Thus was born the well established and proven technique (well at least for a while) known as keyword stuffing. In fact edgier webmasters ventured beyond the point of simple everyday keyword stuffing and started to incorporate invisible keyword text into their pages. This they achieved by inserting targeted keywords onto their web pages disguised in the same color as the background of that particular web page. The end result was that a keyword could be replicated thousands of times over on the same web page without interrupting the natural flow of the text (i.e., not read unnaturally to visitors to the site) because for all intents and purposes such text was invisible to the human eye. (This is an example of blackhat techniques.)
But the search engines quickly caught on and stiff penalties were meted out to offending websites. Truth be told, the search engine that really addressed this issue with swift, aggressive vigilante justice, was none other than The Big Dawg--Google. MSN appeared to be little concerned with the whole affair; it would seem that Microsoft was more concerned with listening to the sweet sound of ka-ching reverberating from the profits
of its Windows Operating System. And also perhaps they were a little tied up with all those pesky law suits that seemed to never end. But I digress. The point here is that one could still get away with keyword stuffing on the lesser giants of search (i.e., MSN) but the party was most definitely over as far as Google was concerned. A new algorithm tweak was incorporated which led to the hotly debated keyword/number-of-words-on-a-page ratio or percentage.

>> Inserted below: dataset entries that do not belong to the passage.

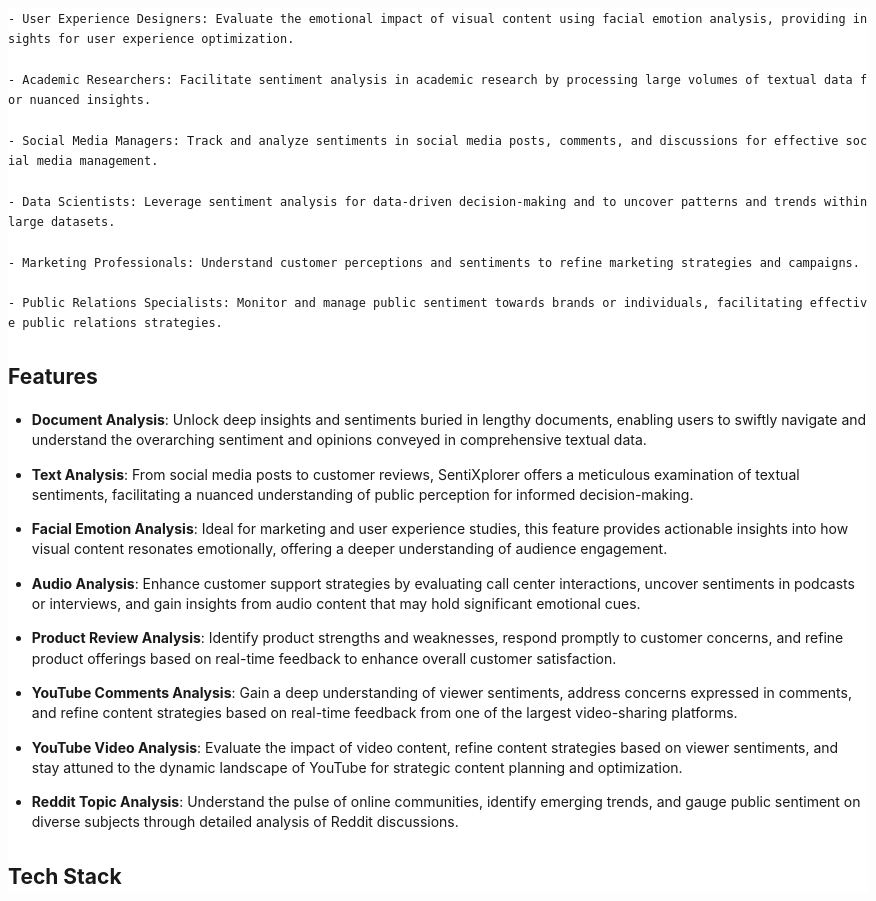 	- User Experience Designers: Evaluate the emotional impact of visual content using facial emotion analysis, providing insights for user experience optimization.

	- Academic Researchers: Facilitate sentiment analysis in academic research by processing large volumes of textual data for nuanced insights.

	- Social Media Managers: Track and analyze sentiments in social media posts, comments, and discussions for effective social media management.

	- Data Scientists: Leverage sentiment analysis for data-driven decision-making and to uncover patterns and trends within large datasets.

	- Marketing Professionals: Understand customer perceptions and sentiments to refine marketing strategies and campaigns.

	- Public Relations Specialists: Monitor and manage public sentiment towards brands or individuals, facilitating effective public relations strategies.

## Features


- **Document Analysis**:
Unlock deep insights and sentiments buried in lengthy documents, enabling users to swiftly navigate and understand the overarching sentiment and opinions conveyed in comprehensive textual data.

- **Text Analysis**:
From social media posts to customer reviews, SentiXplorer offers a meticulous examination of textual sentiments, facilitating a nuanced understanding of public perception for informed decision-making.

- **Facial Emotion Analysis**:
Ideal for marketing and user experience studies, this feature provides actionable insights into how visual content resonates emotionally, offering a deeper understanding of audience engagement.

- **Audio Analysis**:
Enhance customer support strategies by evaluating call center interactions, uncover sentiments in podcasts or interviews, and gain insights from audio content that may hold significant emotional cues.

- **Product Review Analysis**:
Identify product strengths and weaknesses, respond promptly to customer concerns, and refine product offerings based on real-time feedback to enhance overall customer satisfaction.

- **YouTube Comments Analysis**:
Gain a deep understanding of viewer sentiments, address concerns expressed in comments, and refine content strategies based on real-time feedback from one of the largest video-sharing platforms.

- **YouTube Video Analysis**:
Evaluate the impact of video content, refine content strategies based on viewer sentiments, and stay attuned to the dynamic landscape of YouTube for strategic content planning and optimization.

- **Reddit Topic Analysis**:
Understand the pulse of online communities, identify emerging trends, and gauge public sentiment on diverse subjects through detailed analysis of Reddit discussions.


## Tech Stack
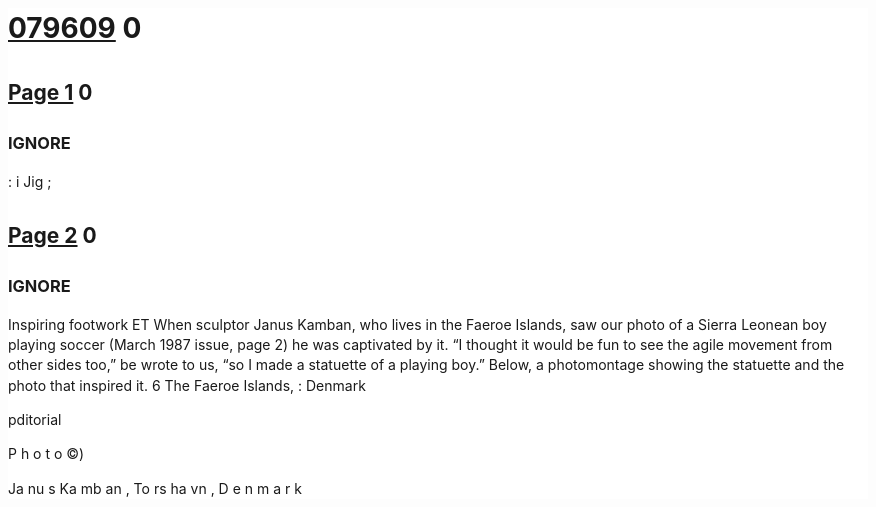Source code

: # [079609](https://demo.humlab.umu.se/courier/079609engo.pdf) 0

## [Page 1](https://demo.humlab.umu.se/courier/079609engo.pdf#page=1) 0

### IGNORE

: 
i 
Jig 
; 
 

## [Page 2](https://demo.humlab.umu.se/courier/079609engo.pdf#page=2) 0

### IGNORE

    
Inspiring footwork 
ET 
When sculptor Janus Kamban, who lives in 
the Faeroe Islands, saw our photo of a Sierra 
Leonean boy playing soccer (March 1987 
issue, page 2) he was captivated by it. “I 
thought it would be fun to see the agile 
movement from other sides too,” be wrote to 
us, “so I made a statuette of a playing boy.” 
Below, a photomontage showing the 
statuette and the photo that inspired it. 
6 The Faeroe Islands, : 
Denmark 
   
  
 
 
pditorial 
 
P
h
o
t
o
 ©)
 
Ja
nu
s 
Ka
mb
an
, 
To
rs
ha
vn
, 
D
e
n
m
a
r
k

It is still possible though to find a number of websites ranking high on Google with obvious elements of keyword stuffing. One can only assume that such websites got away with it because Google was more concerned with arresting the disturbing trend of keyword stuffing than punishing past offenders. But the same could not be said for the living-dangerously invisible-text webmasters. Google came down hard, smackdown style, and such websites fell off the chartered territories of known search. Interestingly enough, as Microsoft came to the better-late-than-never realization that there is mucho dinero to be made from search, and perhaps galvanized by waning fortunes in the OS industry, they too adopted Google-like web page filters which really kicked in early-to-mid 2006 (Yahoo generally seems to embrace Google tweaks before MSN so you can bet they are already onboard). Bottom line it's no longer as easy to skedaddle your way up the MSN SERPs (search engine rank pages) as it used to be.
In an ever increasing bid to return the most accurate results for a search query, it would appear that these days Google seems to ignore the Keyword Meta-Tag altogether and rather analyzes the words and identifies keywords from the main body of text on a webpage as its governing basis for ranking that page. You don't have to be a genius to figure out that Yahoo and MSN will soon implement the same modifications if they haven't already; where The Big Dawg paws the lesser mutts will surely follow.
So does this mean that you shouldn't bother optimizing for the Keyword Meta-Tag anymore? Not at all. There're plenty of lesser search engines out there that still identify the Keyword Meta-Tag as being important, so if you don't wish to lose potential traffic from such search engines, it's better to continue optimizing for the Keyword Meta-Tag.
As to what really dimmed the star of the once-upon-a-time stage darling, the Keyword Meta-Tag, perhaps it was merely a matter of public fickleness or over-exposure. But if such was truly the case some argue, how come the Keyword Meta-Tag's sibling, The Keyword, continues to perform from strength to strength? To that we can only speculate, but maybe it's simply that the powers-that-be recognize the fact that to keep the show rolling you need at least one superstar!